Systèmes Complexes en sciences sociales

   

Présentation

Séminaire bimensuel couplé avec le séminaire bimensuel du même nom organisé par le Centre d’Analyse et de Mathématique Sociales à Paris.

Dans le monde social, les entités même les plus « élémentaires » génèrent de la complexité et du « désordre » par l’importante diversité de leurs interactions : conflit, coévolution, coexistence, hybridation... Cela ne signifie pas que le monde social est totalement désordonné. En effet, les humains font beaucoup d’efforts pour produire de l’ordre, en adoptant ou s’imposant mutuellement des normes, en décidant de lois formelles, de sanctions, en orientant une grande partie de leur action vers le maintien des équilibres existants.

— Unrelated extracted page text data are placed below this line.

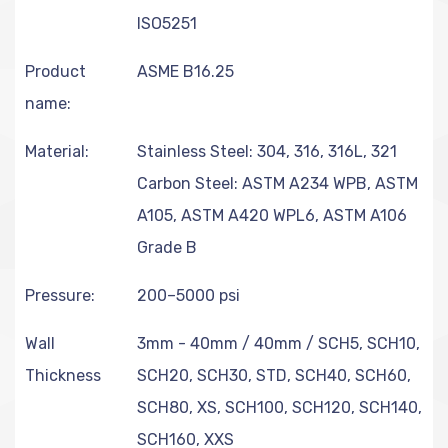
ISO5251
Product
ASME B16.25
name:
Material:
Stainless Steel: 304, 316, 316L, 321
Carbon Steel: ASTM A234 WPB, ASTM
A105, ASTM A420 WPL6, ASTM A106
Grade B
Pressure:
200–5000 psi
Wall
3mm - 40mm / 40mm / SCH5, SCH10,
Thickness
SCH20, SCH30, STD, SCH40, SCH60,
SCH80, XS, SCH100, SCH120, SCH140,
SCH160, XXS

Au fil de leur développement les disciplines de SHS ont ainsi été amenées à définir leurs propres concepts et méthodes pour traiter les notions telles que celles de réseau, d’émergence, d’irréversibilité, de bifurcation, de transition ou de coévolution, les intégrant dans le corpus de leurs méthodes habituelles, souvent non formelles, non quantifiées mais qui décortiquent finement les processus et les contextes (analyses de sources, observations, entretiens, questionnaires, etc.) et s’appuient sur les statistiques pour appréhender le niveau des grandes masses. Ces approches exploitent les Big Data de façon très prudente. Elles sont alors confrontées à des approches quantifiées de la complexité qui se limitent trop souvent à l’usage des méthodes standardisées issues de disciplines de la modélisation sans en apprécier les limites et sans chercher comment le dialogue interdisciplinaire pourrait enrichir ces approches par les modèles.

Si nous ne voulons pas que les modélisations de la complexité des phénomènes sociaux restent des exercices formels déconnectés de la connaissance existante, et que les sciences sociales ne puissent pas tirer parti de la masse toujours croissante des données accessibles, il est important de rééquilibrer le développement des approches formelles de la complexité sur l’ensemble des trois dimensions : des outils formels d’analyse et de modélisation avec leur puissance de généricité, des données en masse aux différentes échelles d’observation, de la connaissance acquise sur les phénomènes étudiés par les méthodes usuelles des sciences sociales. Pour donner du sens au données, ce que ne parviennent pas à faire aujourd’hui les techniques de fouille de données, pour disposer d’outils formels qui soient adaptés aux niveaux de description et dont on mesure bien les limites, il est nécessaire de retravailler les concepts de la complexité et les liens entre réalité sociale et modèles.

Les séances de ce séminaire aborderont ces questions en s’attachant à montrer la diversité de la problématique et l’apport d’un dialogue entre les disciplines pour les sciences de la complexité. Les recherches ancrées aussi bien principalement en SHS que dans les autres sciences sont donc bienvenues en permettant la confrontation des points de vues. 
   

Calendrier

La deuxième séance du séminaire "Systèmes Complexes en Sciences Sociales"  organisé dans le cadre du labex SMS  aura lieu le Mercredi 16 octobre 2019 de 14H à 17H en salle F422 à l'université Toulouse Jean Jaurès (Maison de la Recherche).
 
Nous avons pensé le thème de la séance autour de la question de la formalisation dans les systèmes complexes et le cas particulier de l'énergie.
 
 

Archives

1ere séance : mardi 11 Juin 2019 de 14H à 17H en salle F422 à l'université Toulouse Jean Jaurès (Maison de la Recherche).